The movie was a huge success, but caused a riff in his relationship with his Kings of Comedy co-star Steve Harvey. As the story goes, someone representing Harvey called Ocean's Eleven director Steven Soderbergh to push for Harvey to get the part over Mac. "The Hollywood game that we are in, it's a cold game," he says of the person who tried to convince Soderbergh that Harvey was more popular and a better actor. "And the sad thing about it is all of us are doing well, so I don't really see the problem. It didn't bother me because I see the big picture. When they told me about it, what could I do? I'm not going to sling mud. I'm not a rapper. I tell jokes. I try to make people laugh. I'm not going to sling mud. Steve and anybody else can say whatever they want to say. Ain't nobody got no control over me. I have the control."
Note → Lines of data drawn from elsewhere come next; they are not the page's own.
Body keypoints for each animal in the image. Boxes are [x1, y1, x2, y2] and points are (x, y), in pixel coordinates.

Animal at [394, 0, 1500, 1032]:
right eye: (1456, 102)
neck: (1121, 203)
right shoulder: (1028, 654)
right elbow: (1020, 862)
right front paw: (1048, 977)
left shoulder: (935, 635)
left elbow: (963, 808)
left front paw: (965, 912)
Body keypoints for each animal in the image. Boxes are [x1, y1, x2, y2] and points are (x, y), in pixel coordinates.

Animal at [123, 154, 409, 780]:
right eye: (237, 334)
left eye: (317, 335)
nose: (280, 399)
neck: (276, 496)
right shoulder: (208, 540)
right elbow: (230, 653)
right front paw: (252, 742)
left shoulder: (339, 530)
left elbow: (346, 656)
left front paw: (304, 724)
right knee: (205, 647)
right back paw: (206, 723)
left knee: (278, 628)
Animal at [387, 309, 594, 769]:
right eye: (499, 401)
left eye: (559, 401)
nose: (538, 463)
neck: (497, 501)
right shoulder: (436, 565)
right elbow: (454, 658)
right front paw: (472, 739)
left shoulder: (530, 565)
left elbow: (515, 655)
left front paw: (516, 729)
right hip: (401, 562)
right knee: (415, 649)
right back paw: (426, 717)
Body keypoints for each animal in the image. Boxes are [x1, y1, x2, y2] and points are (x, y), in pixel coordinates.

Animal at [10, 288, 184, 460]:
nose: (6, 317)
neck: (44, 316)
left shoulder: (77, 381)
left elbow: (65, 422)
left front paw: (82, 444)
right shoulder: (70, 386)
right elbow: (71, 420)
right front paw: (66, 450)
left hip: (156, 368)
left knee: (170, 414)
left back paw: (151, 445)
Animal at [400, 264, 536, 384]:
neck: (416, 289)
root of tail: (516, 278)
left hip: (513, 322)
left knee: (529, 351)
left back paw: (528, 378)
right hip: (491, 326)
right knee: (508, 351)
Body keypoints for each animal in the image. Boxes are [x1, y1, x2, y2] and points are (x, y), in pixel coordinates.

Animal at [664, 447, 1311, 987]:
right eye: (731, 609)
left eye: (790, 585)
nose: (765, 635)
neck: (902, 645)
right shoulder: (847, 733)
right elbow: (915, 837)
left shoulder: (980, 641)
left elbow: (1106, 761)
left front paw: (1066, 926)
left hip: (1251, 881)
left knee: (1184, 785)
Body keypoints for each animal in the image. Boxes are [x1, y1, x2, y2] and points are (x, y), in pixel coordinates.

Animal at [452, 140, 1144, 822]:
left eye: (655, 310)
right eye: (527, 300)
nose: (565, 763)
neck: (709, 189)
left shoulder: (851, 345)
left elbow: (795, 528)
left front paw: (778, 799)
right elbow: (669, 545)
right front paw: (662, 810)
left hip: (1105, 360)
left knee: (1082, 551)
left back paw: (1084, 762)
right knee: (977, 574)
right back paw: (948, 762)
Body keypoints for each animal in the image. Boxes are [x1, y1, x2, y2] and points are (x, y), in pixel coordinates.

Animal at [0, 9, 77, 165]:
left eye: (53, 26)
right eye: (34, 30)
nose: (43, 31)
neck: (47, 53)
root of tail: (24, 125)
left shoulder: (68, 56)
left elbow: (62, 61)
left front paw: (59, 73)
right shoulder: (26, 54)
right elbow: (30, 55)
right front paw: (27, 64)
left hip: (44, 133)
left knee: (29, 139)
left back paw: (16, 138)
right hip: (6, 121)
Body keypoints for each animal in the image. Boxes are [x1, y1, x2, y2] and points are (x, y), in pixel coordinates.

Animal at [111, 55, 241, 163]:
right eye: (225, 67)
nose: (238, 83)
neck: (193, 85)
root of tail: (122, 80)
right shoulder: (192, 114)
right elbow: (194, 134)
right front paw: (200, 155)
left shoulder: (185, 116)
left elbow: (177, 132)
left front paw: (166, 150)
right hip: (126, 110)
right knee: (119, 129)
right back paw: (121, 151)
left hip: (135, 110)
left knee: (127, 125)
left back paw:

Mac says it wasn't until he was 28 that he gained that control in his life. It was then when he came to the realization that "there wasn't anything for me out there. I had the best right here at home." He recommitted himself to his wife and made a vow to his daughter. "My biggest fear was that I would not be able to send my daughter to school. I really wanted to send her to school," he says. "I think I would have been a failure if I had not been able to send her to school. That's when I matured. I stopped running the streets. A lot of cats I was hanging with, I stopped hanging out with them. I always knew everybody--the gangbangers, the hustlers, the players. I was always cool with everybody. But it wasn't until then that I really began to focus on family life."